Moreover, the metrics of the fitted model in the testing set were: r-squared = 0.674 and rmse = 0.0240, which is very close to the mean values obtained across folds. This is an indicator that the model was built correctly.
Some of the main takeaways and conclusions were:
It was possible to build a model that could moderately predict the target of a YouTube video.
The model tends to under-predict at higher target values.
The coefficients of the linear model with interaction show that the impact of disabling comments should be further studied as one of the factors that drive target given that it has the biggest coefficient.
When isolating the effect of categories of videos in the regression, comedy and music videos perform the best in terms of target while sport and news/politics videos perform the worst.
The EDA shows that Fridays tend to be the days of release with the best target, while Sundays tend to be worst.

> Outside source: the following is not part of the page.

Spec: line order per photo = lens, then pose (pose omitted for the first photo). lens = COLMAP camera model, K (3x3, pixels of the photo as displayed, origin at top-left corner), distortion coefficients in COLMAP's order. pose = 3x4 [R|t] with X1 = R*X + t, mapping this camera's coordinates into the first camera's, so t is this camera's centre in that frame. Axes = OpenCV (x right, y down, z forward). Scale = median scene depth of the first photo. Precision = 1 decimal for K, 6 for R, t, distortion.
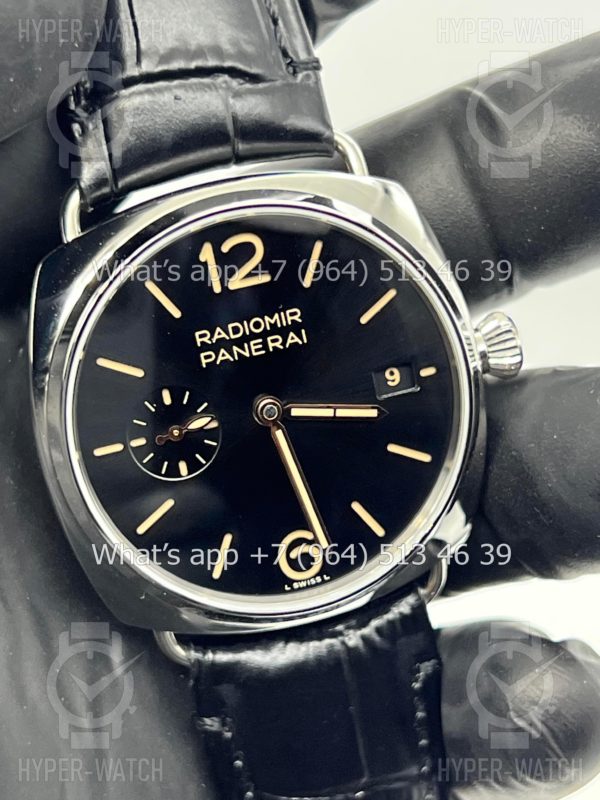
lens RADIAL K [[1825.7, 0, 300.0], [0, 1825.7, 400.0], [0, 0, 1]] dist [0.141047, -0.387440]
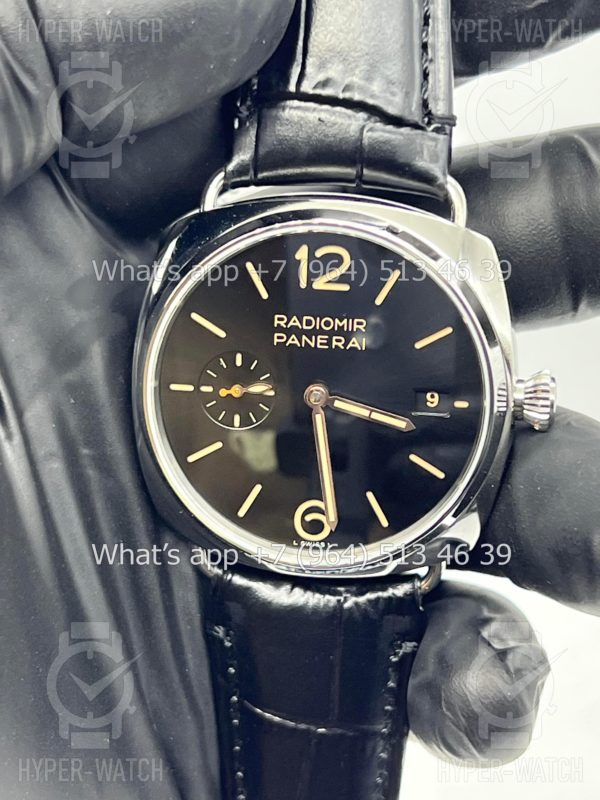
lens RADIAL K [[1825.7, 0, 300.0], [0, 1825.7, 400.0], [0, 0, 1]] dist [0.141047, -0.387440]
pose [[0.918534, 0.299465, -0.258100, 0.278222], [-0.282881, 0.953920, 0.100077, -0.106661], [0.276176, -0.018913, 0.960921, -0.136686]]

To improve the model, it is recommended to take into account variables such as video tags and titles since the presence/absence of certain words may affect the target. Additionally, collecting new metrics such as the season of the year when the videos were released or the number of subscribers of the channel that released the video would introduce new factors that could potentially improve model. Finally, an extension of this study could consider creating specific models for individual target ratios in response to the study’s weakness when predicting videos with higher targets.